Texto em estudo –

============================================================

Médico, especializado em doenças infecciosas e com uma pós-graduação na Universidade Johns Hopkins, na Harvard Kennedy School of Government e na Harvard Medical School, Ricardo vai agora ter sessões interativas semanais desenhadas para ajudar os líderes a impulsionar a mudança em áreas como a crise climática, a democracia e o envolvimento cívico, a diversidade e a defesa racial, os direitos dos refugiados e das pessoas com deficiência, "melhorando as suas capacidades de liderança, construindo relações profundas com os seus pares e interagindo com líderes de pensamento e membros da comunidade da Fundação Obama. Terão também a oportunidade de participar em diversas experiências virtuais e eventos especiais, incluindo conversas individuais com mentores experientes na rede global da Fundação", explica-se.

Primeiro emprego no Canadá, aos 8 anos

"Eu tinha definido um tempo de dez anos para a minha vida na política partidária, mas esse prazo foi sendo adiado por sucessivos convites que não tinha como recusar. Agora chegou a altura de me dedicar a outros temas", contou ainda na entrevista, explicando que regressar à vida clínica também não estava no horizonte. "Sinto que consigo ser mais útil no que agora faço." Mesmo que isso implique regressos de emergência à medicina, como aconteceu quando rebentou a pandemia e durante meses quase não parou em casa, dedicando toda a sua energia como voluntário no Hospital de Cascais, ou quando rebentou a guerra na Ucrânia e embarcou com a missão de ajudar no Hospital de Lviv.

Ricardo Baptista Leite
Ricardo Baptista Leite À esquerda, na missão a Lviv, e um momento da pandemia de covid 19, à direita

As decisões de vida são tomadas pelo impulso de entrega, temperado com a ponderação da mulher e do pai, João Baptista Leite (presidente da Unicre), de quem herdou a veia tecnológica. "Lembro-me de estar em casa com ele, a brincar com um modem, ele a explicar-me aquilo... Tinha 6 anos e já lia sobre programação." A viver em Toronto, no Canadá, para onde os pais emigraram em 1975 para fugir a um país mergulhado no caos, teve o primeiro emprego aos 8 anos, a distribuir publicidade e depois jornais, às escondidas dos pais. Uma visita de estudo ao Parlamento Provincial de Ontário despertou-lhe o interesse pela política e chegou a escrever ao primeiro-ministro, Brian Mulroney, a reclamar impostos mais baixos para uma jovem mãe, grávida (a dele, à espera da irmã) – a taxa não mudou, mas a missiva mereceu resposta do gabinete.

"Chegou a altura de me dedicar a outros temas. Sinto que consigo ser mais útil no que agora faço"

============================================================

Conteúdo dos dados –
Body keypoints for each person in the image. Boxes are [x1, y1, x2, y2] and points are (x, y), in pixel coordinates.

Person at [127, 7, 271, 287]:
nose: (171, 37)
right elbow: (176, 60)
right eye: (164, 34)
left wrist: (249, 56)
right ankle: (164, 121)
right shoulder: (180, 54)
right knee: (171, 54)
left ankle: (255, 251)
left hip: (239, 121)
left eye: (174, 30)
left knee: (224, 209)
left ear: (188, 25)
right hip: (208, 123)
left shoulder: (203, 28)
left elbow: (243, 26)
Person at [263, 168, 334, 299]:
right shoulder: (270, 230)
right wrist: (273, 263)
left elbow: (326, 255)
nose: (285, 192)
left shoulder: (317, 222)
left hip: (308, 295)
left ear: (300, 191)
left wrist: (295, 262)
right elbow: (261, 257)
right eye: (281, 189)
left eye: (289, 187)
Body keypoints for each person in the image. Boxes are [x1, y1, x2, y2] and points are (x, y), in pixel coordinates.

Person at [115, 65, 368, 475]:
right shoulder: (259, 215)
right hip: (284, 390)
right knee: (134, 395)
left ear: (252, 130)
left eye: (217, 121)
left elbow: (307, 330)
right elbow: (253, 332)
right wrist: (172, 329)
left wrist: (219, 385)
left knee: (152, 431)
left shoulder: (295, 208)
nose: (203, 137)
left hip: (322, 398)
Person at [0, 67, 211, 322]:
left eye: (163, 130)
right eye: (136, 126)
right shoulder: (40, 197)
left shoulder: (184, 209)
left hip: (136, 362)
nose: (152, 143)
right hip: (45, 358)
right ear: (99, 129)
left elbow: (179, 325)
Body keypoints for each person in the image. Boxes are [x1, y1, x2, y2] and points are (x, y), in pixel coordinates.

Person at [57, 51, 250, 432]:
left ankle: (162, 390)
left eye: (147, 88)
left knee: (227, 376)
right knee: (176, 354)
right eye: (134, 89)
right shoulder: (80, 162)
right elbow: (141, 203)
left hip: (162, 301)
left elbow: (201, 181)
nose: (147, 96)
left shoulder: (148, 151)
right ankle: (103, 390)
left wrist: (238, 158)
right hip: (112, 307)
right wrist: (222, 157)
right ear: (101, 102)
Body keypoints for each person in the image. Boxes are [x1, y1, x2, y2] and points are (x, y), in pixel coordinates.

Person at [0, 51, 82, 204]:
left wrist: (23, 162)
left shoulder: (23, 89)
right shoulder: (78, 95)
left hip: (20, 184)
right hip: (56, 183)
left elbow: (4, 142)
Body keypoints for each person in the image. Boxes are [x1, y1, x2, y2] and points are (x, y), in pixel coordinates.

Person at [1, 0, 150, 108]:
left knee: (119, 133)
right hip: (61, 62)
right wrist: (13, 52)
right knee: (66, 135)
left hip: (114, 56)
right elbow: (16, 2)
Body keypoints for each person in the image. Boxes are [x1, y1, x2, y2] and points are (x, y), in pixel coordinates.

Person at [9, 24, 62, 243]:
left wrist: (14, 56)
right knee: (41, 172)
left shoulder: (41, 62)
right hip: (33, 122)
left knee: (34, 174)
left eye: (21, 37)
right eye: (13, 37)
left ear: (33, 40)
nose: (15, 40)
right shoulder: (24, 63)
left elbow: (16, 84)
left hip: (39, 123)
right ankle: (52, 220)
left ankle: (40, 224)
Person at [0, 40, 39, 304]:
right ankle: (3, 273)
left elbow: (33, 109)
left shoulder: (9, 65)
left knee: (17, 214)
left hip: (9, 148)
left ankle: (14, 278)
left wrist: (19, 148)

============================================================

Tarefa a resolver – Prossiga o texto sobre o percurso de Ricardo Baptista Leite, começando logo após a última frase apresentada.

Resposta à tarefa –
De regresso a Lisboa com 11 anos, conseguiu cumprir o currículo sem perder um ano, apesar de estar a aprender português correto em simultâneo. Do St. Dominics para os Maristas e depois para Medicina, cumprida na Nova sem perder tempo, Ricardo Baptista Leite foi-se envolvendo nas atividades partidárias e escolheu o PSD em consciência: depois de ter lido os manifestos partidários todos disponíveis e de se apaixonar pelo discurso de Sá Carneiro. Foi o atual Presidente da República, Marcelo Rebelo de Sousa, que o apadrinhou na filiação; com António Capucho cruzou-se logo a seguir, sendo desafiado a escrever o programa da freguesia e integrando as listas na JSD de Cascais e chegou a presidente do gabinete de estudos da juventude social-democrata, já com o internato feito no Amadora-Sintra (a Medicina ainda o levaria a Coimbra e ao Egas Moniz).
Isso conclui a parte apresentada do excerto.